From the line containing "(IHC) photomicrograph of" to the last line below, retype everything word for word.

**GIVEN DATA:**
== == ==

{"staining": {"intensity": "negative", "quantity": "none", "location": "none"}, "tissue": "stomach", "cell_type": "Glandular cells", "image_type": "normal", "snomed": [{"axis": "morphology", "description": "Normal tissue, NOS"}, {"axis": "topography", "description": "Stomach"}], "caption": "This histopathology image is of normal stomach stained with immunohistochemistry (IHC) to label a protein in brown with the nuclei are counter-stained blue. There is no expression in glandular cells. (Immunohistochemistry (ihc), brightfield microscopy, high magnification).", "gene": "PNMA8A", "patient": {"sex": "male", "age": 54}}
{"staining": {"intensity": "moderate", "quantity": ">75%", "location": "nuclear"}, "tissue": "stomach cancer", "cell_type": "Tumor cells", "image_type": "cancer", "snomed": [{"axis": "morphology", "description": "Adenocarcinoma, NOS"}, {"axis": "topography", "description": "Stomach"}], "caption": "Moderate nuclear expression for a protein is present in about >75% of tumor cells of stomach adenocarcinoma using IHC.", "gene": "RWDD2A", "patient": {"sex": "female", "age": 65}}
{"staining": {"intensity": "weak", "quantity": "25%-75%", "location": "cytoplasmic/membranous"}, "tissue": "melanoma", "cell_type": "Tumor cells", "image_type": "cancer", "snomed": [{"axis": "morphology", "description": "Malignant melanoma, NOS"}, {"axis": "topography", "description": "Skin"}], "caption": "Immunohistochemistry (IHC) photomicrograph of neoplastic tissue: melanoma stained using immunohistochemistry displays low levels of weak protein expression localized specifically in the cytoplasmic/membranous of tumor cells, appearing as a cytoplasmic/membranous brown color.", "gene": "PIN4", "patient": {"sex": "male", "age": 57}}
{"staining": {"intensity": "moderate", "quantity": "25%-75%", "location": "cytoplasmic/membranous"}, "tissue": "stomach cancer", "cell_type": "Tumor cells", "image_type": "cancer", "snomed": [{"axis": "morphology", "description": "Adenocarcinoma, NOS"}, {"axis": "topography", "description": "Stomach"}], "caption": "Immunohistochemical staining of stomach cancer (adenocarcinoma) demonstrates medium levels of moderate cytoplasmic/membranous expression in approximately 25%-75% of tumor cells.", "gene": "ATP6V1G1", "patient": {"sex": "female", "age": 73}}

== == ==

**ANSWER TO THIS TASK:**
{"staining": {"intensity": "weak", "quantity": "25%-75%", "location": "cytoplasmic/membranous"}, "tissue": "melanoma", "cell_type": "Tumor cells", "image_type": "cancer", "snomed": [{"axis": "morphology", "description": "Malignant melanoma, NOS"}, {"axis": "topography", "description": "Skin"}], "caption": "Immunohistochemistry (IHC) photomicrograph of neoplastic tissue: melanoma stained using immunohistochemistry displays low levels of weak protein expression localized specifically in the cytoplasmic/membranous of tumor cells, appearing as a cytoplasmic/membranous brown color.", "gene": "PIN4", "patient": {"sex": "male", "age": 57}}
{"staining": {"intensity": "moderate", "quantity": "25%-75%", "location": "cytoplasmic/membranous"}, "tissue": "stomach cancer", "cell_type": "Tumor cells", "image_type": "cancer", "snomed": [{"axis": "morphology", "description": "Adenocarcinoma, NOS"}, {"axis": "topography", "description": "Stomach"}], "caption": "Immunohistochemical staining of stomach cancer (adenocarcinoma) demonstrates medium levels of moderate cytoplasmic/membranous expression in approximately 25%-75% of tumor cells.", "gene": "ATP6V1G1", "patient": {"sex": "female", "age": 73}}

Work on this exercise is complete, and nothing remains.